- WHAT IS BEING ASKED -
Filter the entries below and copy out each line that contains the word "immer".

##### MATERIAL FOR THIS EXERCISE #####

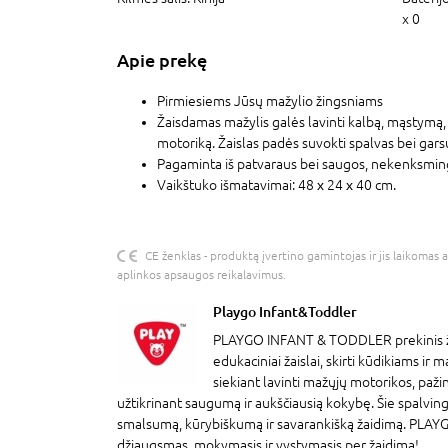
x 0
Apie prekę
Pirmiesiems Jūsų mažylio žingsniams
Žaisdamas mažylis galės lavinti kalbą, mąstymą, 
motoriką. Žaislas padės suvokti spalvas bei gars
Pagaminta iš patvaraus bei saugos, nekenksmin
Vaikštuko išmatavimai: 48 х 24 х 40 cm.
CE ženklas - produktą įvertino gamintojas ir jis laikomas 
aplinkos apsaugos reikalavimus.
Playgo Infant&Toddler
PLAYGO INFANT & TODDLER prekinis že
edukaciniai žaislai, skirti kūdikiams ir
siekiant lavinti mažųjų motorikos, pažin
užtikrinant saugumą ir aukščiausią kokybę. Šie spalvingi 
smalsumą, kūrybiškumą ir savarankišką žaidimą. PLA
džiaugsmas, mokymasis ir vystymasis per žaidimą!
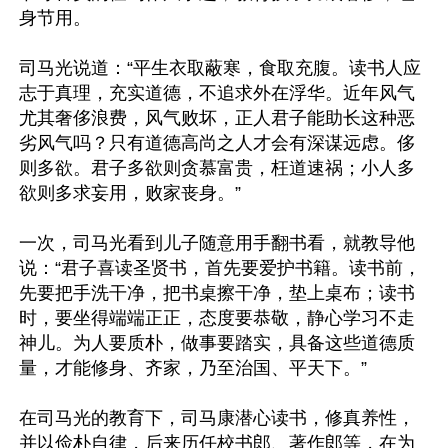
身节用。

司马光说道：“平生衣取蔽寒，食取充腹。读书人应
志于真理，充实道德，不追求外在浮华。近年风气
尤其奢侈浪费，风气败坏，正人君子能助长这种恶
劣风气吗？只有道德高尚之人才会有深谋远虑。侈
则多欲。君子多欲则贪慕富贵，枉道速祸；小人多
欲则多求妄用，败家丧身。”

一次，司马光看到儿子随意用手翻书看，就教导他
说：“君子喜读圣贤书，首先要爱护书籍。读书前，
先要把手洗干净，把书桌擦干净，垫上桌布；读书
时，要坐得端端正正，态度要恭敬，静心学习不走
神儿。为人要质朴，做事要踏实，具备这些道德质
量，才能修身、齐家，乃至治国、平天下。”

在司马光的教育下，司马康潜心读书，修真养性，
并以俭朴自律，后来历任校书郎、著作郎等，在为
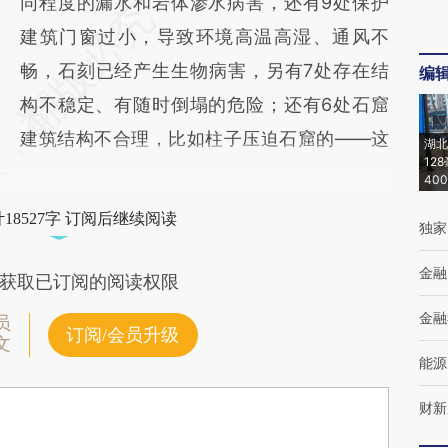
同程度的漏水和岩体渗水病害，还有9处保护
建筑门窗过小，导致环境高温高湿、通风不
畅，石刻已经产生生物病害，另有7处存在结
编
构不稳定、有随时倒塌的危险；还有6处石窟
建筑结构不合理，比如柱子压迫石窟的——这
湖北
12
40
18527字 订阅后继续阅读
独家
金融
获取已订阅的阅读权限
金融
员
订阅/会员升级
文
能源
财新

#####
##### MATERIAL FOR THIS EXERCISE #####

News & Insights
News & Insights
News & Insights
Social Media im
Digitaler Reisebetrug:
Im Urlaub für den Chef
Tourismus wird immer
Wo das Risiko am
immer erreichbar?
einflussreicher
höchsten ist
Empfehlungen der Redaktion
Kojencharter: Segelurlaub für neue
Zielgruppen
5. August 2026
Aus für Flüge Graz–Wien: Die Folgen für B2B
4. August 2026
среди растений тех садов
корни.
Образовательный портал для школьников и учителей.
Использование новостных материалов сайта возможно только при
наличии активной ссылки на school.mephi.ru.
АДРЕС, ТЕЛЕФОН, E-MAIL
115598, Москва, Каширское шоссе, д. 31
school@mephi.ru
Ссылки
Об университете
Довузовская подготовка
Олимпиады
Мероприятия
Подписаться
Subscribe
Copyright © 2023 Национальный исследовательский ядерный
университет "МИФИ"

#####

- ANSWER BOX -
Tourismus wird immer
immer erreichbar?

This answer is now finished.